Nous ne parlons pas de la liberté d’action qui doit être réservée au vali. Elle doit être entière. Si la nomination d’un vali européen signifie une confiance dans les aptitudes de ce haut fonctionnaire pour mener à bonne fin l’œuvre difficile des réformes, il est évident qu’on doit pendant un délai convenable lui laisser sa pleine liberté d’action, son indépendance. Ce délai peut être plus ou moins long ; mais une complète liberté d’action doit être accordée au vali. Par là, nous entendons le droit absolu pour lui de choisir ses collaborateurs, de nommer et de destituer les fonctionnaires et les juges de tous ordres ; celui d’élaborer et de mettre en vigueur des règlements d’administration pour assurer l’exécution des lois ; le droit enfin de disposer de la force publique.

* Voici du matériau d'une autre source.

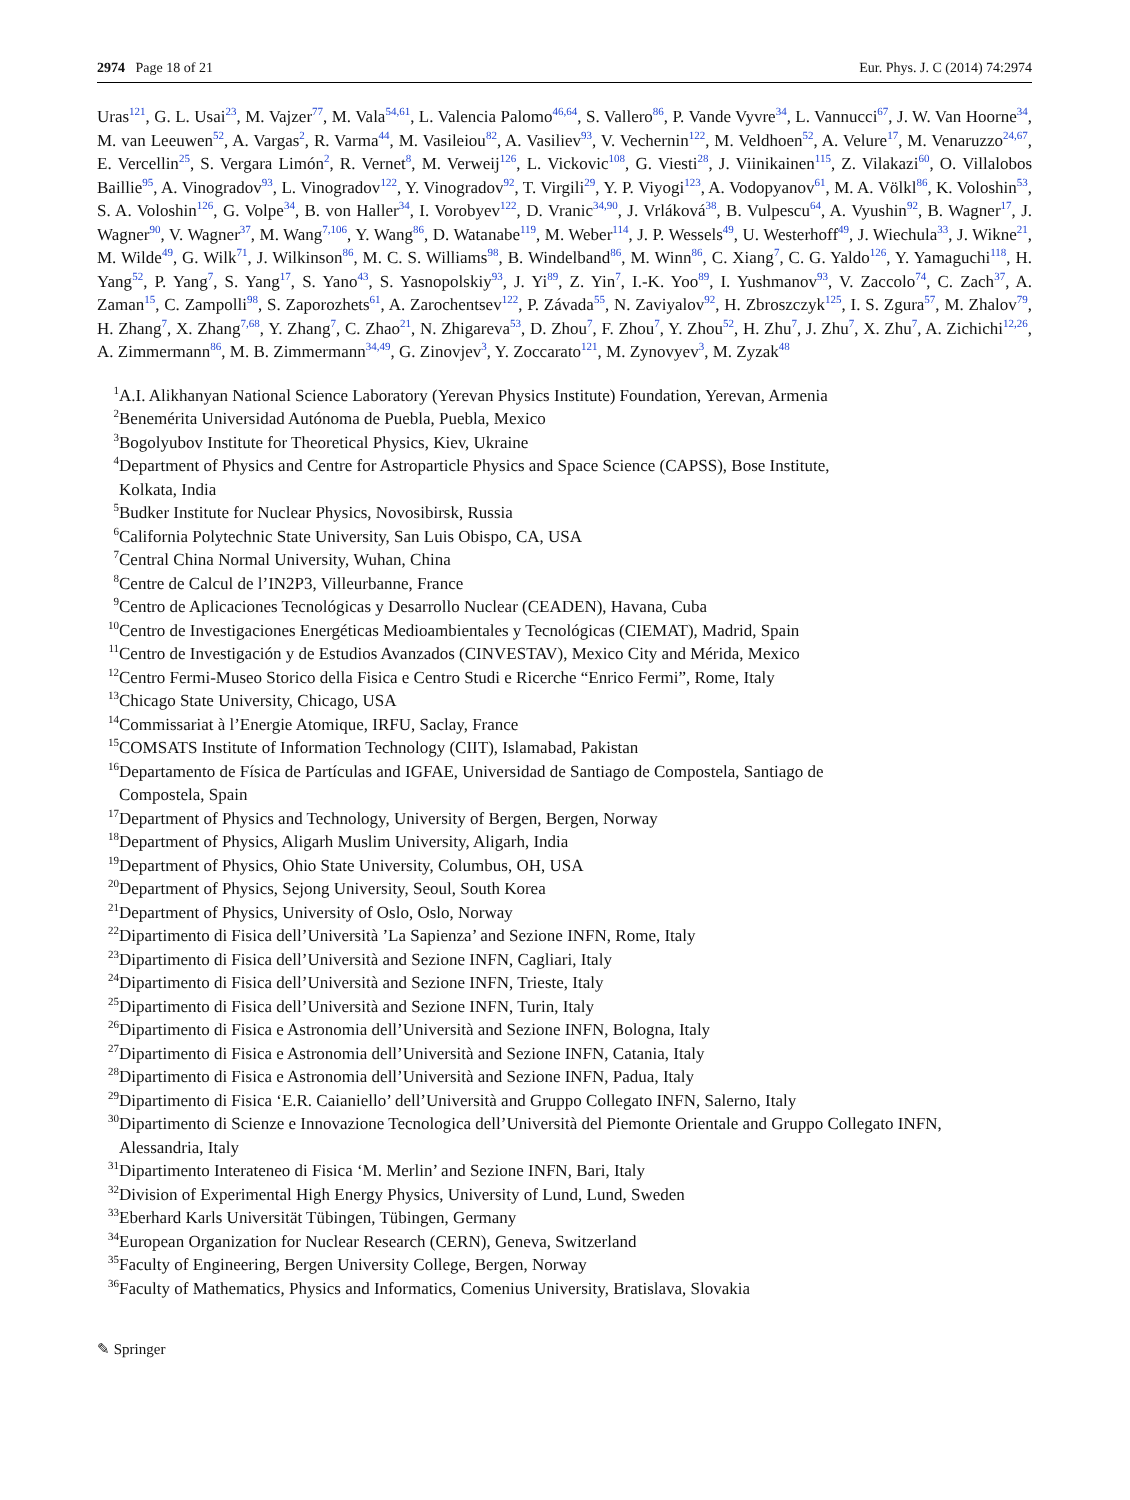2974 Page 18 of 21 Eur. Phys. J. C (2014) 74:2974
Uras<sup>121</sup>, G. L. Usai<sup>23</sup>, M. Vajzer<sup>77</sup>, M. Vala<sup>54,61</sup>, L. Valencia Palomo<sup>46,64</sup>, S. Vallero<sup>86</sup>, P. Vande Vyvre<sup>34</sup>, L. Vannucci<sup>67</sup>, J. W. Van Hoorne<sup>34</sup>, M. van Leeuwen<sup>52</sup>, A. Vargas<sup>2</sup>, R. Varma<sup>44</sup>, M. Vasileiou<sup>82</sup>, A. Vasiliev<sup>93</sup>, V. Vechernin<sup>122</sup>, M. Veldhoen<sup>52</sup>, A. Velure<sup>17</sup>, M. Venaruzzo<sup>24,67</sup>, E. Vercellin<sup>25</sup>, S. Vergara Limón<sup>2</sup>, R. Vernet<sup>8</sup>, M. Verweij<sup>126</sup>, L. Vickovic<sup>108</sup>, G. Viesti<sup>28</sup>, J. Viinikainen<sup>115</sup>, Z. Vilakazi<sup>60</sup>, O. Villalobos Baillie<sup>95</sup>, A. Vinogradov<sup>93</sup>, L. Vinogradov<sup>122</sup>, Y. Vinogradov<sup>92</sup>, T. Virgili<sup>29</sup>, Y. P. Viyogi<sup>123</sup>, A. Vodopyanov<sup>61</sup>, M. A. Völkl<sup>86</sup>, K. Voloshin<sup>53</sup>, S. A. Voloshin<sup>126</sup>, G. Volpe<sup>34</sup>, B. von Haller<sup>34</sup>, I. Vorobyev<sup>122</sup>, D. Vranic<sup>34,90</sup>, J. Vrláková<sup>38</sup>, B. Vulpescu<sup>64</sup>, A. Vyushin<sup>92</sup>, B. Wagner<sup>17</sup>, J. Wagner<sup>90</sup>, V. Wagner<sup>37</sup>, M. Wang<sup>7,106</sup>, Y. Wang<sup>86</sup>, D. Watanabe<sup>119</sup>, M. Weber<sup>114</sup>, J. P. Wessels<sup>49</sup>, U. Westerhoff<sup>49</sup>, J. Wiechula<sup>33</sup>, J. Wikne<sup>21</sup>, M. Wilde<sup>49</sup>, G. Wilk<sup>71</sup>, J. Wilkinson<sup>86</sup>, M. C. S. Williams<sup>98</sup>, B. Windelband<sup>86</sup>, M. Winn<sup>86</sup>, C. Xiang<sup>7</sup>, C. G. Yaldo<sup>126</sup>, Y. Yamaguchi<sup>118</sup>, H. Yang<sup>52</sup>, P. Yang<sup>7</sup>, S. Yang<sup>17</sup>, S. Yano<sup>43</sup>, S. Yasnopolskiy<sup>93</sup>, J. Yi<sup>89</sup>, Z. Yin<sup>7</sup>, I.-K. Yoo<sup>89</sup>, I. Yushmanov<sup>93</sup>, V. Zaccolo<sup>74</sup>, C. Zach<sup>37</sup>, A. Zaman<sup>15</sup>, C. Zampolli<sup>98</sup>, S. Zaporozhets<sup>61</sup>, A. Zarochentsev<sup>122</sup>, P. Závada<sup>55</sup>, N. Zaviyalov<sup>92</sup>, H. Zbroszczyk<sup>125</sup>, I. S. Zgura<sup>57</sup>, M. Zhalov<sup>79</sup>, H. Zhang<sup>7</sup>, X. Zhang<sup>7,68</sup>, Y. Zhang<sup>7</sup>, C. Zhao<sup>21</sup>, N. Zhigareva<sup>53</sup>, D. Zhou<sup>7</sup>, F. Zhou<sup>7</sup>, Y. Zhou<sup>52</sup>, H. Zhu<sup>7</sup>, J. Zhu<sup>7</sup>, X. Zhu<sup>7</sup>, A. Zichichi<sup>12,26</sup>, A. Zimmermann<sup>86</sup>, M. B. Zimmermann<sup>34,49</sup>, G. Zinovjev<sup>3</sup>, Y. Zoccarato<sup>121</sup>, M. Zynovyev<sup>3</sup>, M. Zyzak<sup>48</sup>
<sup>1</sup> A.I. Alikhanyan National Science Laboratory (Yerevan Physics Institute) Foundation, Yerevan, Armenia
<sup>2</sup> Benemérita Universidad Autónoma de Puebla, Puebla, Mexico
<sup>3</sup> Bogolyubov Institute for Theoretical Physics, Kiev, Ukraine
<sup>4</sup> Department of Physics and Centre for Astroparticle Physics and Space Science (CAPSS), Bose Institute,
Kolkata, India
<sup>5</sup> Budker Institute for Nuclear Physics, Novosibirsk, Russia
<sup>6</sup> California Polytechnic State University, San Luis Obispo, CA, USA
<sup>7</sup> Central China Normal University, Wuhan, China
<sup>8</sup> Centre de Calcul de l’IN2P3, Villeurbanne, France
<sup>9</sup> Centro de Aplicaciones Tecnológicas y Desarrollo Nuclear (CEADEN), Havana, Cuba
<sup>10</sup> Centro de Investigaciones Energéticas Medioambientales y Tecnológicas (CIEMAT), Madrid, Spain
<sup>11</sup> Centro de Investigación y de Estudios Avanzados (CINVESTAV), Mexico City and Mérida, Mexico
<sup>12</sup> Centro Fermi-Museo Storico della Fisica e Centro Studi e Ricerche “Enrico Fermi”, Rome, Italy
<sup>13</sup> Chicago State University, Chicago, USA
<sup>14</sup> Commissariat à l’Energie Atomique, IRFU, Saclay, France
<sup>15</sup>COMSATS Institute of Information Technology (CIIT), Islamabad, Pakistan
<sup>16</sup> Departamento de Física de Partículas and IGFAE, Universidad de Santiago de Compostela, Santiago de
Compostela, Spain
<sup>17</sup> Department of Physics and Technology, University of Bergen, Bergen, Norway
<sup>18</sup> Department of Physics, Aligarh Muslim University, Aligarh, India
<sup>19</sup> Department of Physics, Ohio State University, Columbus, OH, USA
<sup>20</sup> Department of Physics, Sejong University, Seoul, South Korea
<sup>21</sup> Department of Physics, University of Oslo, Oslo, Norway
<sup>22</sup> Dipartimento di Fisica dell’Università ’La Sapienza’ and Sezione INFN, Rome, Italy
<sup>23</sup> Dipartimento di Fisica dell’Università and Sezione INFN, Cagliari, Italy
<sup>24</sup> Dipartimento di Fisica dell’Università and Sezione INFN, Trieste, Italy
<sup>25</sup> Dipartimento di Fisica dell’Università and Sezione INFN, Turin, Italy
<sup>26</sup> Dipartimento di Fisica e Astronomia dell’Università and Sezione INFN, Bologna, Italy
<sup>27</sup> Dipartimento di Fisica e Astronomia dell’Università and Sezione INFN, Catania, Italy
<sup>28</sup> Dipartimento di Fisica e Astronomia dell’Università and Sezione INFN, Padua, Italy
<sup>29</sup> Dipartimento di Fisica ‘E.R. Caianiello’ dell’Università and Gruppo Collegato INFN, Salerno, Italy
<sup>30</sup> Dipartimento di Scienze e Innovazione Tecnologica dell’Università del Piemonte Orientale and Gruppo Collegato INFN,
Alessandria, Italy
<sup>31</sup> Dipartimento Interateneo di Fisica ‘M. Merlin’ and Sezione INFN, Bari, Italy
<sup>32</sup> Division of Experimental High Energy Physics, University of Lund, Lund, Sweden
<sup>33</sup> Eberhard Karls Universität Tübingen, Tübingen, Germany
<sup>34</sup> European Organization for Nuclear Research (CERN), Geneva, Switzerland
<sup>35</sup> Faculty of Engineering, Bergen University College, Bergen, Norway
<sup>36</sup> Faculty of Mathematics, Physics and Informatics, Comenius University, Bratislava, Slovakia
✎ Springer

Souvent le Gouvernement turc a pris à son service des Européens. Jamais il n’a su mettre à profit leur savoir, parce qu’il a refusé de leur accorder la liberté d’action nécessaire.

Dans leur note collective du 7 septembre 1880 dont nous avons déjà parlée (Annexe E), les ambassadeurs des six grandes Puissances s’expriment ainsi :

« Il est inutile d’ajouter que si cette plus grande indépendance des valis est partout désirable, elle est absolument nécessaire dans les provinces habitées par les Arméniens. »

L’un des griefs formulés par les Arméniens est qu’ils ont été systématiquement écartés des fonctions administratives et judiciaires en dépit des assurances que la Porte n’a cessé de donner dans toutes les occasions. Il n’est guère contestable que l’égalité entre musulmans et chrétiens doit se manifester dans leur admission aux fonctions publiques (administration, justice, gendarmerie, police). C’est là un droit que le Gouvernement turc n’a jamais contesté mais qu’il ne s’est pas soucié de respecter. Dans toute l’Arménie turque il n’y a pas un seul vali ou muttessarif arménien, un seul président de tribunal ou procureur arménien. Il est indispensable d’assurer la participation des Arméniens aux fonctions publiques.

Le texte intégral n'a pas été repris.